What you are asked to do:
Print each record exactly as it appears, but drop the images.

Records from a data collection:
----

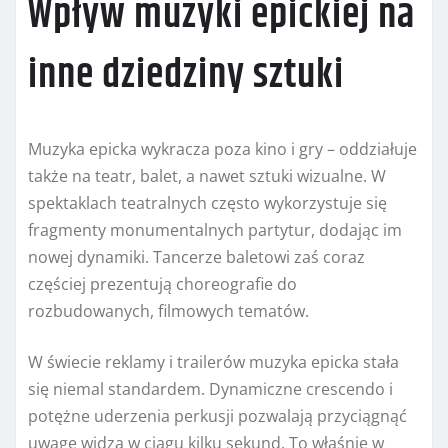
Wpływ muzyki epickiej na
inne dziedziny sztuki
Muzyka epicka wykracza poza kino i gry – oddziałuje
także na teatr, balet, a nawet sztuki wizualne. W
spektaklach teatralnych często wykorzystuje się
fragmenty monumentalnych partytur, dodając im
nowej dynamiki. Tancerze baletowi zaś coraz
częściej prezentują choreografie do
rozbudowanych, filmowych tematów.
W świecie reklamy i trailerów muzyka epicka stała
się niemal standardem. Dynamiczne crescendo i
potężne uderzenia perkusji pozwalają przyciągnąć
uwagę widza w ciągu kilku sekund. To właśnie w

----

Answer to this task:
Wpływ muzyki epickiej na
inne dziedziny sztuki
Muzyka epicka wykracza poza kino i gry – oddziałuje
także na teatr, balet, a nawet sztuki wizualne. W
spektaklach teatralnych często wykorzystuje się
fragmenty monumentalnych partytur, dodając im
nowej dynamiki. Tancerze baletowi zaś coraz
częściej prezentują choreografie do
rozbudowanych, filmowych tematów.
W świecie reklamy i trailerów muzyka epicka stała
się niemal standardem. Dynamiczne crescendo i
potężne uderzenia perkusji pozwalają przyciągnąć
uwagę widza w ciągu kilku sekund. To właśnie w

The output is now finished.